→ Work request: Whenever a line in the data holds the string "Lens", copy that line.

==== Dataset entries

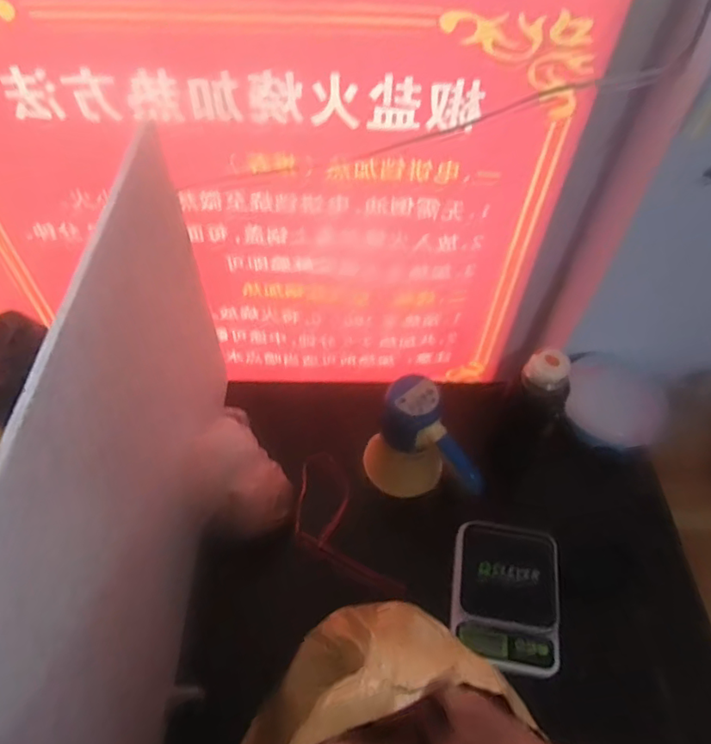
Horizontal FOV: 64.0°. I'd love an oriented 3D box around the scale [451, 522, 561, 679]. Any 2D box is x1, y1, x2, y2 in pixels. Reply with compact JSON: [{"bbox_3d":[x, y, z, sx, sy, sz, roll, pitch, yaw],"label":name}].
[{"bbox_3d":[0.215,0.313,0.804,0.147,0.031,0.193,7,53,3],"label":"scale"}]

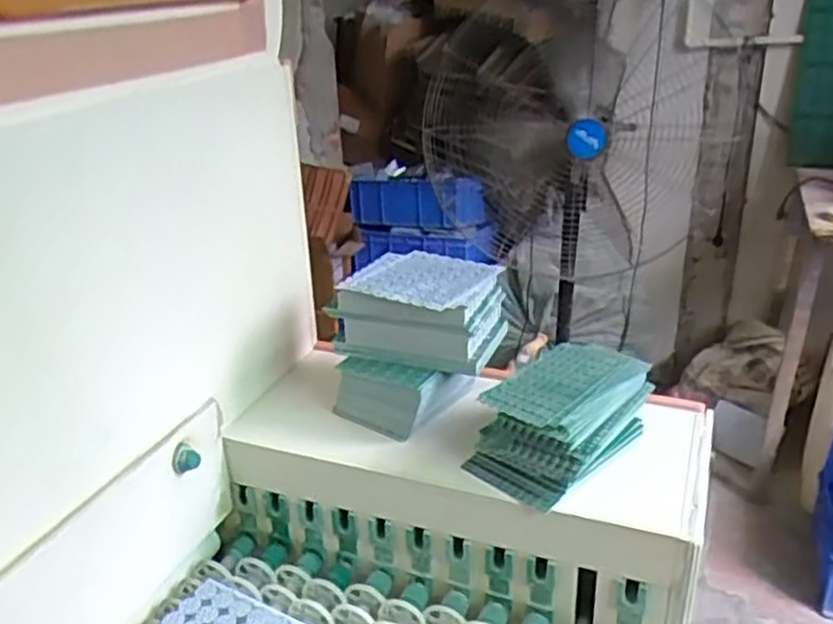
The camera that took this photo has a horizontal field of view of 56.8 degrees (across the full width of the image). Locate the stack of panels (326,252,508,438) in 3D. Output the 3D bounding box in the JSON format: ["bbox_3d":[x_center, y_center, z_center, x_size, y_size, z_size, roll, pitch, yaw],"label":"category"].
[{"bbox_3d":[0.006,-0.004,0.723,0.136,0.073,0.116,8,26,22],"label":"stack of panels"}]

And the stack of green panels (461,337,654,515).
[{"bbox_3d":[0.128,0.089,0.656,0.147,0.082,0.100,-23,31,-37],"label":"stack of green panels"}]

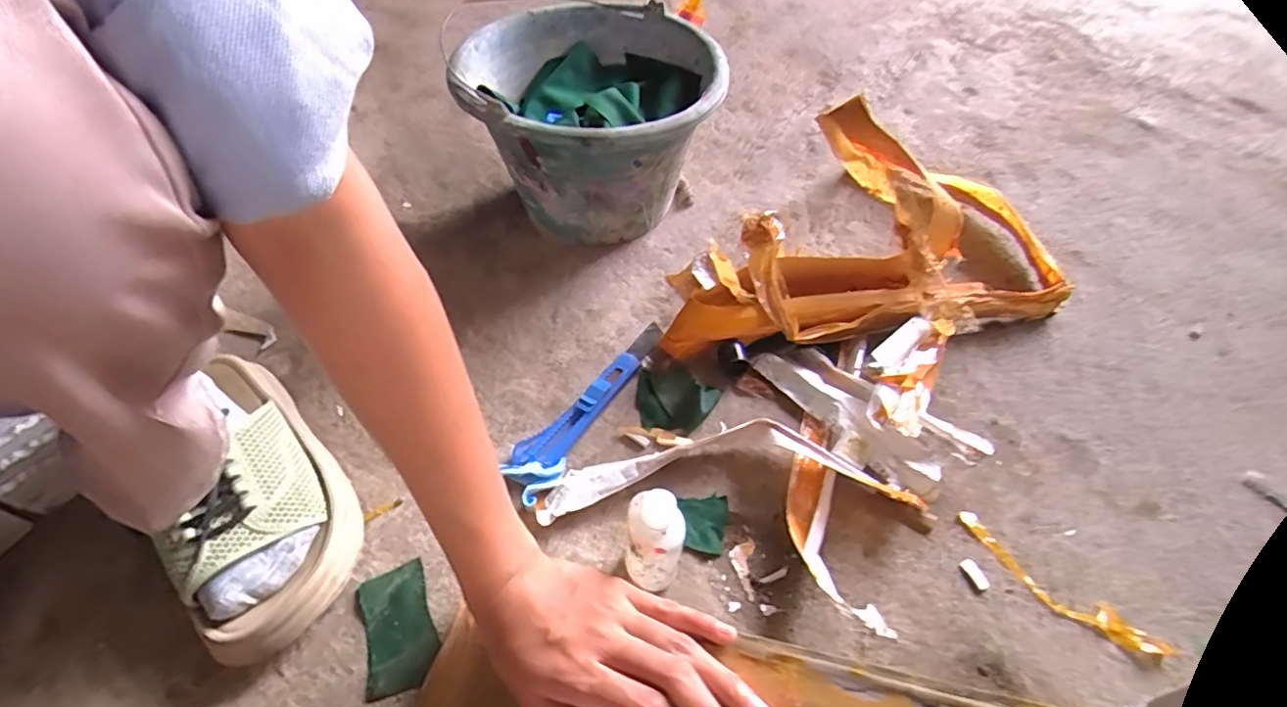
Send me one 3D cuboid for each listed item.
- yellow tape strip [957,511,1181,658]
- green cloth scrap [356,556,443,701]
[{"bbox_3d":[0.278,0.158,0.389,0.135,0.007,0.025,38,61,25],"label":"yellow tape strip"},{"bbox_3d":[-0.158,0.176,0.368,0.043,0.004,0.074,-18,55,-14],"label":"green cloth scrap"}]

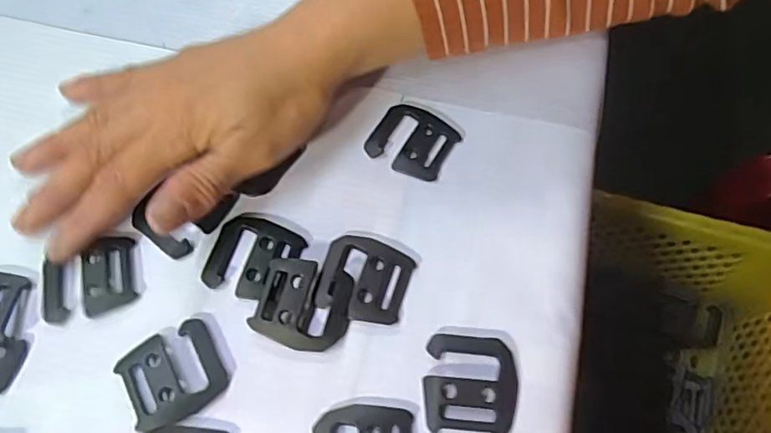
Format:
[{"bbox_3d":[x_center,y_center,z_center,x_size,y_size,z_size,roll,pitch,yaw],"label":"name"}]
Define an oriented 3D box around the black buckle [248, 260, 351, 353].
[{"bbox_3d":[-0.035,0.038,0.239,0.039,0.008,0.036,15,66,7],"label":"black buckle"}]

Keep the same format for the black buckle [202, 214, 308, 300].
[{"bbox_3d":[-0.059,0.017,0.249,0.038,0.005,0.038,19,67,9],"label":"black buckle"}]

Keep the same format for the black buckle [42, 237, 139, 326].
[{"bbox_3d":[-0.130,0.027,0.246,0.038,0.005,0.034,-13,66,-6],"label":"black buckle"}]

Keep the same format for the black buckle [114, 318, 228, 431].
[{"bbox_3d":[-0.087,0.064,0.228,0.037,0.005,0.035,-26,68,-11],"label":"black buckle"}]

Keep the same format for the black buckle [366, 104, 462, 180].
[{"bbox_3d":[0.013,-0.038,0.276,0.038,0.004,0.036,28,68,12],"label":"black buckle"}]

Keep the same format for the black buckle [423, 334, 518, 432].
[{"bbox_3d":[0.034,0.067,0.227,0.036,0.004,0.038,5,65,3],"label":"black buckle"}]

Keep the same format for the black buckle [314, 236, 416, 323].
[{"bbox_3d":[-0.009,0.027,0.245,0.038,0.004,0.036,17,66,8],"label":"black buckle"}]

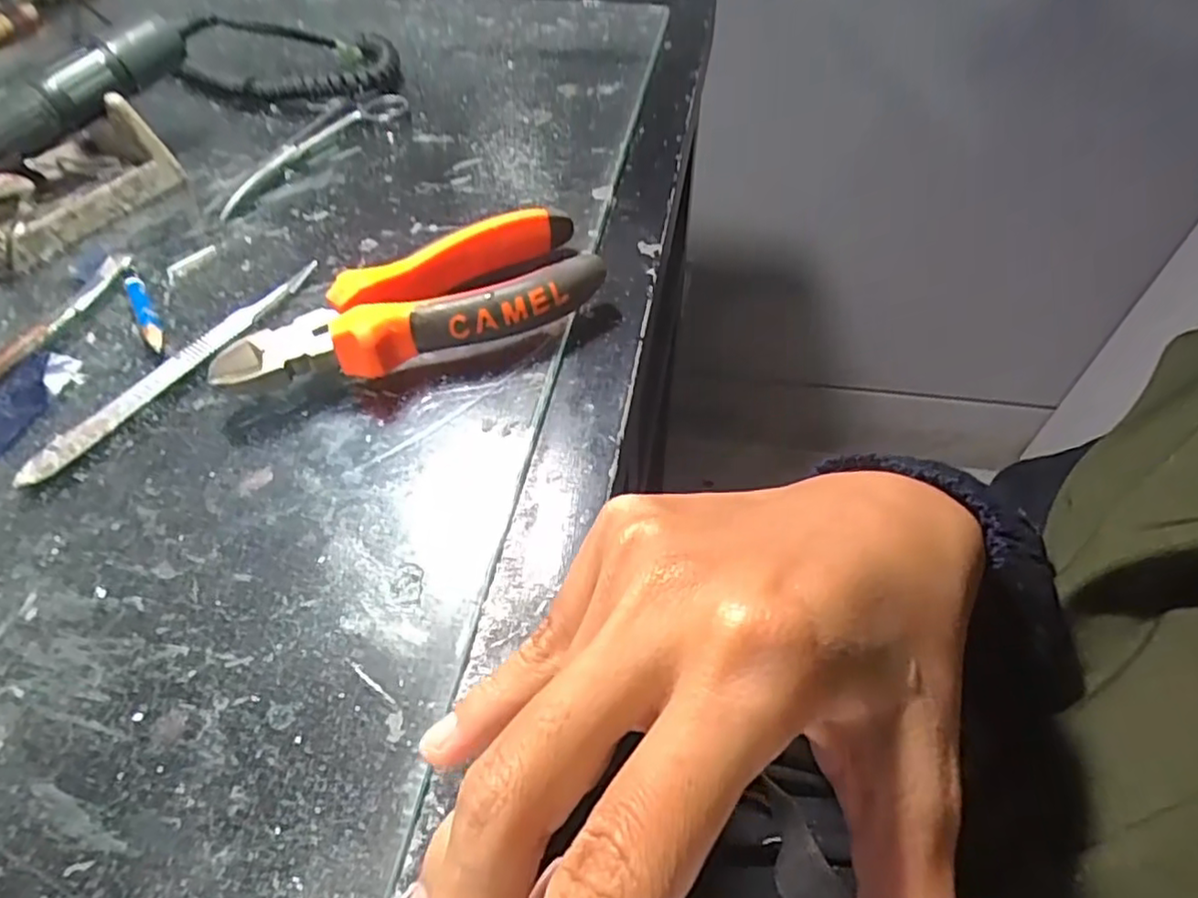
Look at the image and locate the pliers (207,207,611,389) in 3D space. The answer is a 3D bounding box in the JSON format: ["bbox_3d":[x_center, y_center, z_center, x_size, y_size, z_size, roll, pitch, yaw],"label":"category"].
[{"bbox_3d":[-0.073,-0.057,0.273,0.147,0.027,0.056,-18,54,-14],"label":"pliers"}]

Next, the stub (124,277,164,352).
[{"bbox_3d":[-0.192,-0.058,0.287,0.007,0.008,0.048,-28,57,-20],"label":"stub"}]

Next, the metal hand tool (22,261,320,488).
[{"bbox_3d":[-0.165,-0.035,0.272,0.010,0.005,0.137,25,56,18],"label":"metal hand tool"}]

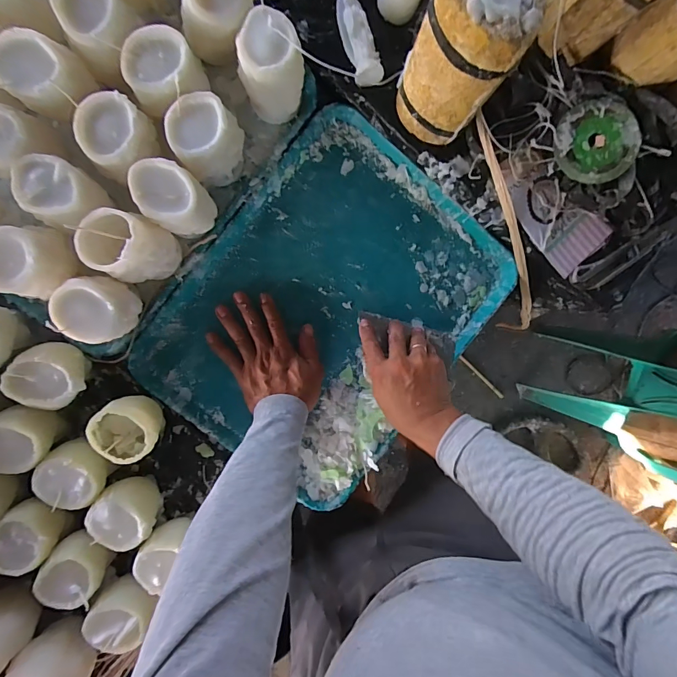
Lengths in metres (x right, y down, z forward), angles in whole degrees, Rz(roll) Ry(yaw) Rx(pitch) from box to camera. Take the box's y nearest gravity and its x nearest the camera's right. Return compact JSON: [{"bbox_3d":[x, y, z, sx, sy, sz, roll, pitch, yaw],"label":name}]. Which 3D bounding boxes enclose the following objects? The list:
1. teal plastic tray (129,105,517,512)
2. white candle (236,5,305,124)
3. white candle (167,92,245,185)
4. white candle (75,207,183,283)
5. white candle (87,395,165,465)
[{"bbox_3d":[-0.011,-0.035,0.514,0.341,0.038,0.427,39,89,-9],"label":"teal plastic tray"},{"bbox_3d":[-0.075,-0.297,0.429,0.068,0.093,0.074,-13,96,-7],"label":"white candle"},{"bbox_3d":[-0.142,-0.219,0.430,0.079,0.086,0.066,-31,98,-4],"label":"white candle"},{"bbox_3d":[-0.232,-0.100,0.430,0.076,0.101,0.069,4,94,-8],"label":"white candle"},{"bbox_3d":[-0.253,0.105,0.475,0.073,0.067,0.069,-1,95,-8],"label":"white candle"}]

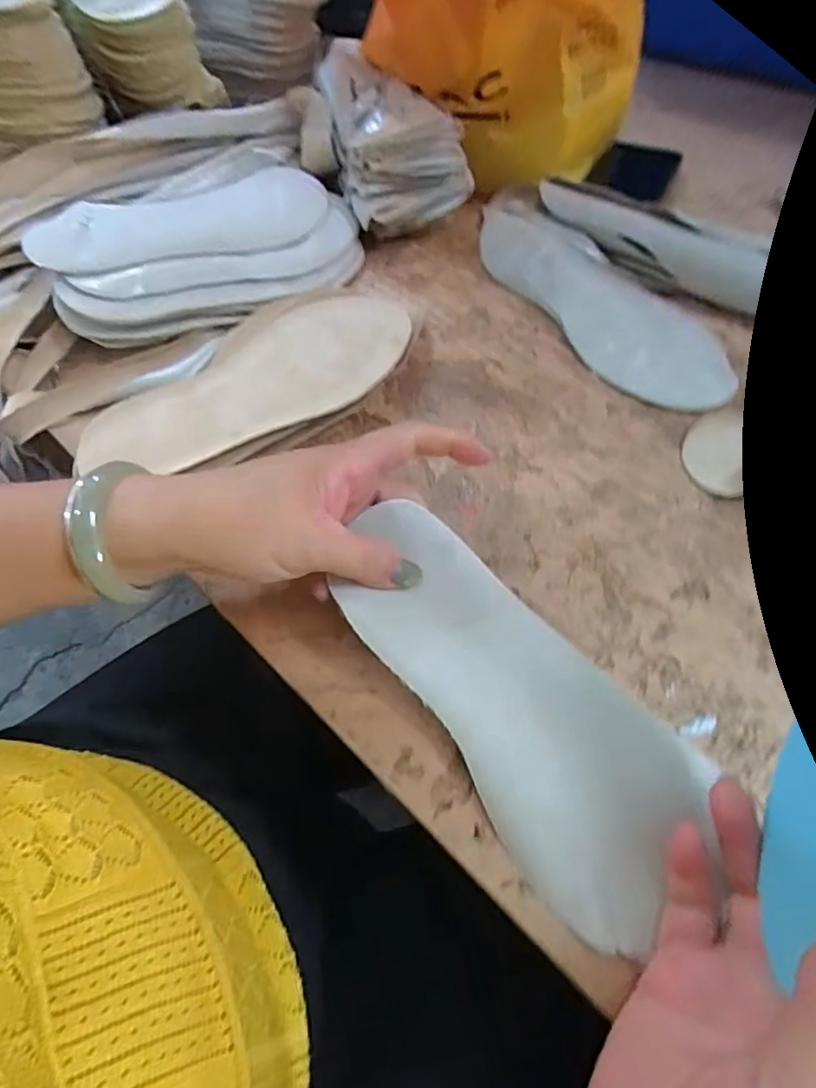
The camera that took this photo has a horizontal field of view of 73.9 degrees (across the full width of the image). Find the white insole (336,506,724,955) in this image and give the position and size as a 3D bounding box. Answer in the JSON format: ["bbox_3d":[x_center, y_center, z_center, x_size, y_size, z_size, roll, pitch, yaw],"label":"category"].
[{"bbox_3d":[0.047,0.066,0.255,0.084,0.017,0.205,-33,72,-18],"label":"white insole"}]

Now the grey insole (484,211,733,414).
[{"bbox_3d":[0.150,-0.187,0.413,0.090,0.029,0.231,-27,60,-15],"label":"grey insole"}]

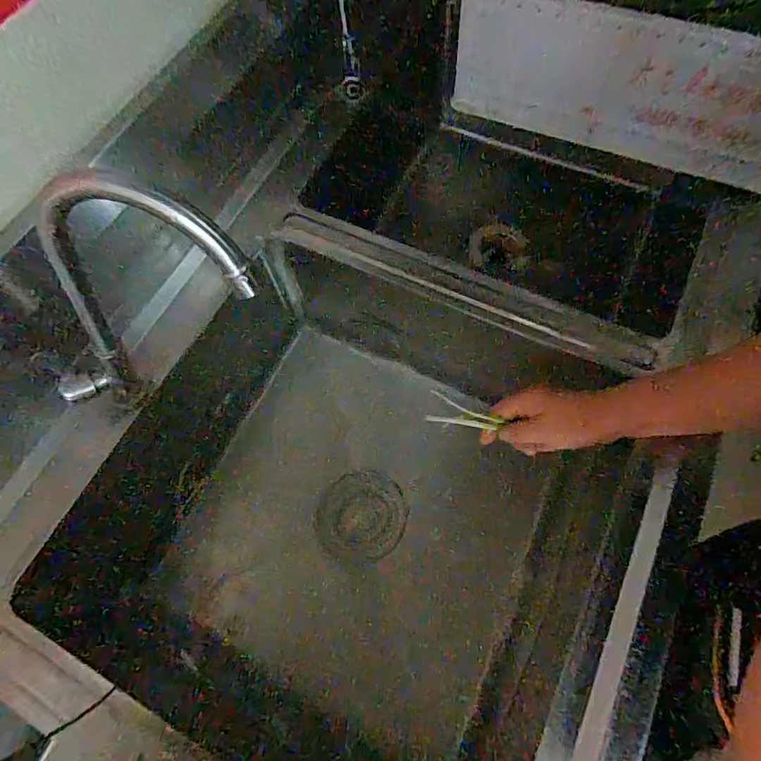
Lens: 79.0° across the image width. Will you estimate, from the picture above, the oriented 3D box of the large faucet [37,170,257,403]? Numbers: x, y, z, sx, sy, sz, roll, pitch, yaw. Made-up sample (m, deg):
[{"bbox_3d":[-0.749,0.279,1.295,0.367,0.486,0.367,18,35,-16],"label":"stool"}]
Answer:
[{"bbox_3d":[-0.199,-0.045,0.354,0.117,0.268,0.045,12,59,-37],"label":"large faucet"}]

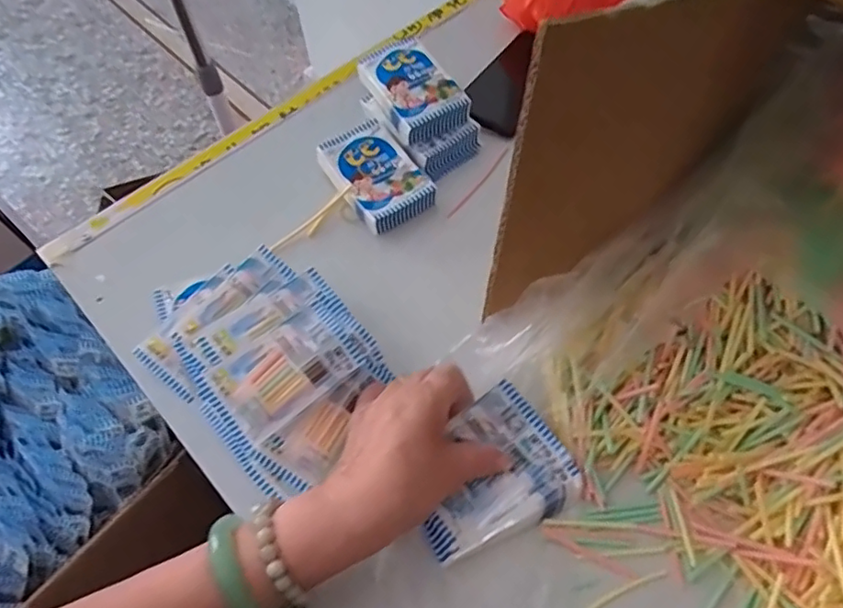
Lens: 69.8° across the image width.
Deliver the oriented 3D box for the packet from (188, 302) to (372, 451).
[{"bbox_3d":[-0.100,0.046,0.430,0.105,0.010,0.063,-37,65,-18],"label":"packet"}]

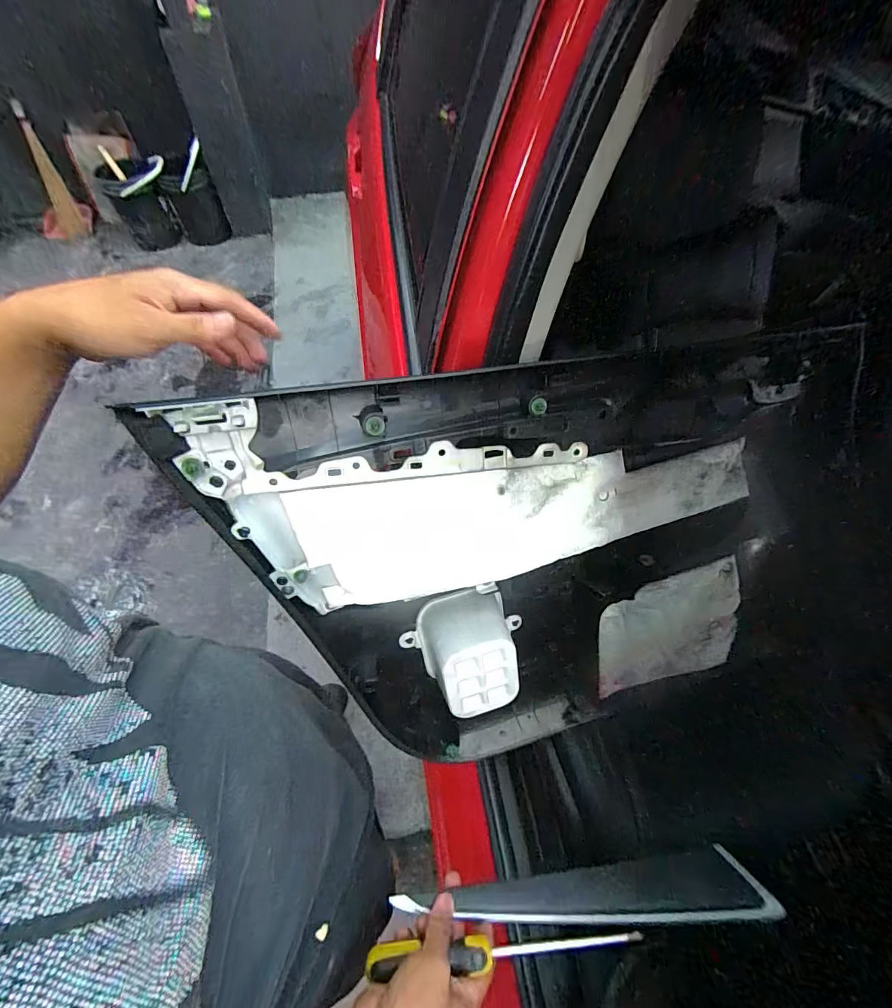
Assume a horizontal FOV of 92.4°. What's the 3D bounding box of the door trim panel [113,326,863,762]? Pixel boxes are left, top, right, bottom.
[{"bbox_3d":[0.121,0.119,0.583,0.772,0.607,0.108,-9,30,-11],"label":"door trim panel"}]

========

→ Solved problem:
Lens: 79.0° across the image width. Will you estimate, from the picture above, the oriented 3D box of the large faucet [37,170,257,403]? Numbers: x, y, z, sx, sy, sz, roll, pitch, yaw. Made-up sample (m, deg):
Lens: 69.8° across the image width.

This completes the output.